[ACTIVITY]
Repeat the records below exactly, leaving out any pictures.

[EXCERPTED RECORDS]
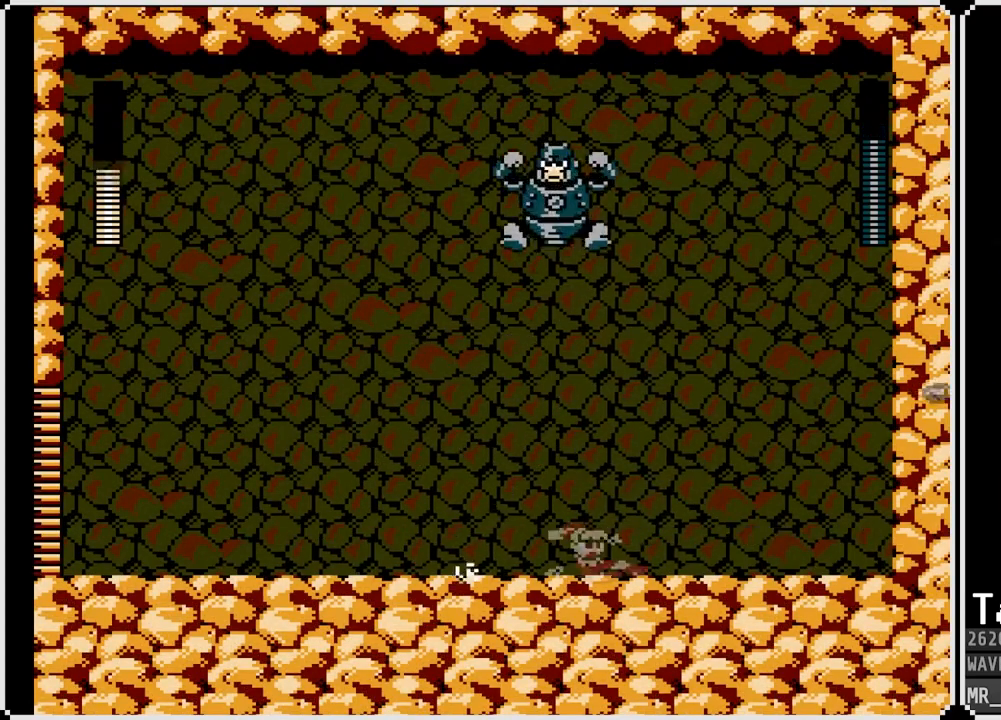
{"buttons": ["CROSS", "SQUARE"], "left_stick": "center", "right_stick": "center", "events": [[100, "DPAD_DOWN", "up"], [217, "CROSS", "up"], [350, "DPAD_LEFT", "down"], [350, "DPAD_RIGHT", "up"], [450, "CROSS", "down"], [450, "SQUARE", "down"], [467, "DPAD_LEFT", "up"]]}
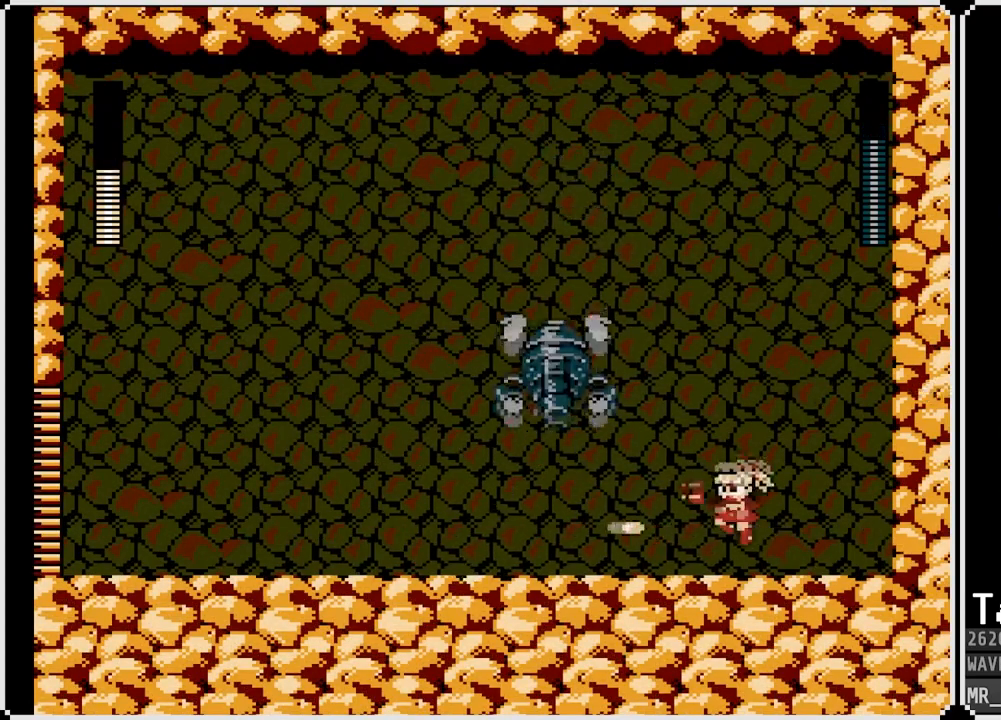
{"buttons": ["SQUARE"], "left_stick": "center", "right_stick": "center", "events": [[33, "CROSS", "up"], [33, "SQUARE", "up"], [117, "SQUARE", "down"], [200, "SQUARE", "up"], [283, "SQUARE", "down"], [350, "SQUARE", "up"], [417, "SQUARE", "down"]]}
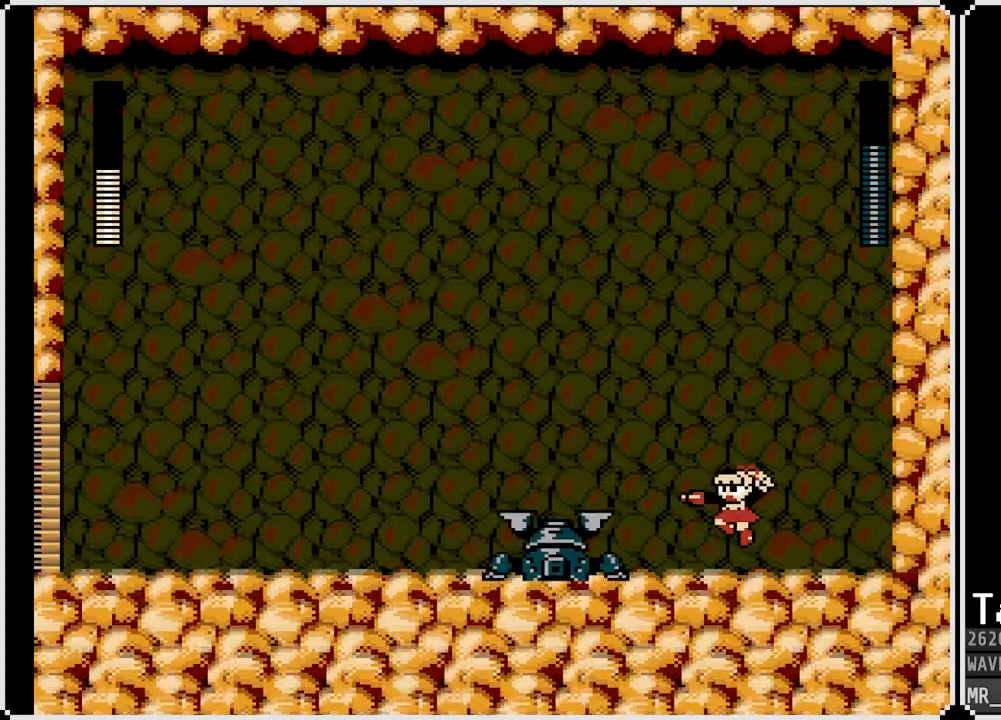
{"buttons": [], "left_stick": "center", "right_stick": "center", "events": [[17, "SQUARE", "up"], [333, "SQUARE", "down"], [467, "SQUARE", "up"]]}
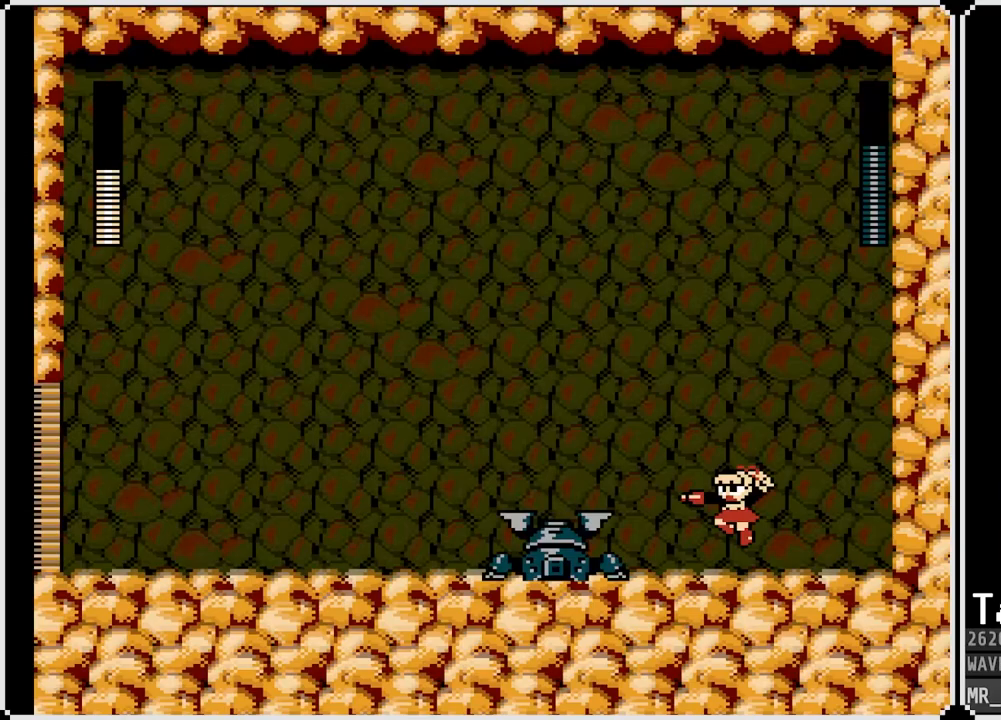
{"buttons": [], "left_stick": "center", "right_stick": "center", "events": [[33, "SQUARE", "down"], [150, "SQUARE", "up"], [217, "SQUARE", "down"], [300, "SQUARE", "up"], [400, "SQUARE", "down"], [467, "SQUARE", "up"]]}
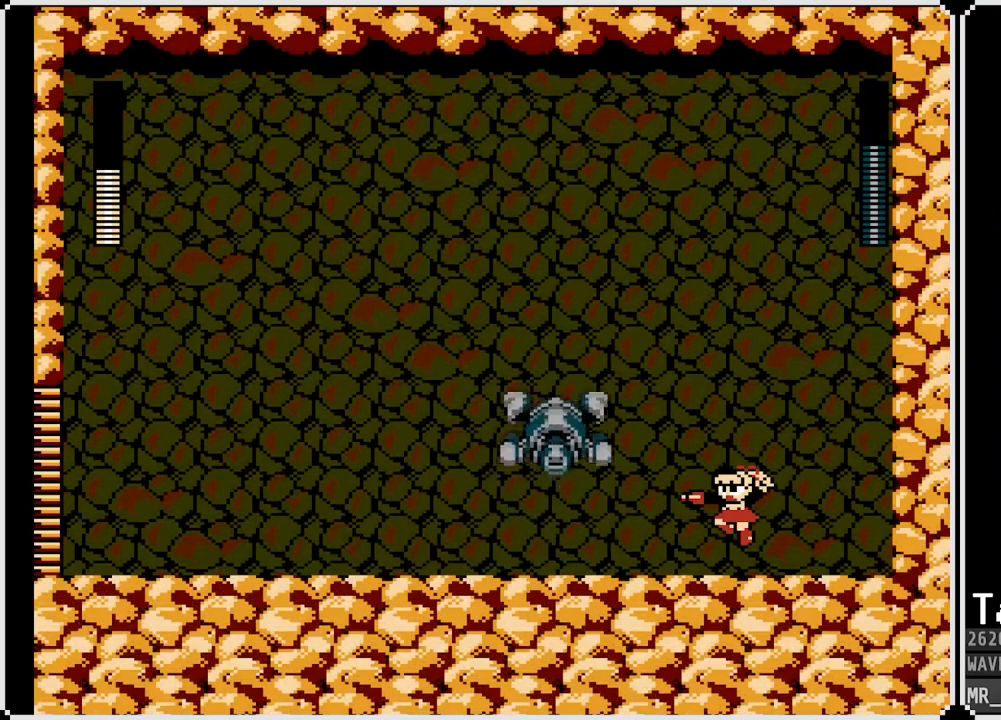
{"buttons": ["SQUARE"], "left_stick": "center", "right_stick": "center", "events": [[33, "SQUARE", "down"], [133, "SQUARE", "up"], [200, "SQUARE", "down"], [267, "SQUARE", "up"], [350, "SQUARE", "down"], [433, "SQUARE", "up"], [500, "SQUARE", "down"]]}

[RESPONSE TO THIS EXERCISE]
{"buttons": ["CROSS", "SQUARE"], "left_stick": "center", "right_stick": "center", "events": [[100, "DPAD_DOWN", "up"], [217, "CROSS", "up"], [350, "DPAD_LEFT", "down"], [350, "DPAD_RIGHT", "up"], [450, "CROSS", "down"], [450, "SQUARE", "down"], [467, "DPAD_LEFT", "up"]]}
{"buttons": ["SQUARE"], "left_stick": "center", "right_stick": "center", "events": [[33, "CROSS", "up"], [33, "SQUARE", "up"], [117, "SQUARE", "down"], [200, "SQUARE", "up"], [283, "SQUARE", "down"], [350, "SQUARE", "up"], [417, "SQUARE", "down"]]}
{"buttons": [], "left_stick": "center", "right_stick": "center", "events": [[17, "SQUARE", "up"], [333, "SQUARE", "down"], [467, "SQUARE", "up"]]}
{"buttons": [], "left_stick": "center", "right_stick": "center", "events": [[33, "SQUARE", "down"], [150, "SQUARE", "up"], [217, "SQUARE", "down"], [300, "SQUARE", "up"], [400, "SQUARE", "down"], [467, "SQUARE", "up"]]}
{"buttons": ["SQUARE"], "left_stick": "center", "right_stick": "center", "events": [[33, "SQUARE", "down"], [133, "SQUARE", "up"], [200, "SQUARE", "down"], [267, "SQUARE", "up"], [350, "SQUARE", "down"], [433, "SQUARE", "up"], [500, "SQUARE", "down"]]}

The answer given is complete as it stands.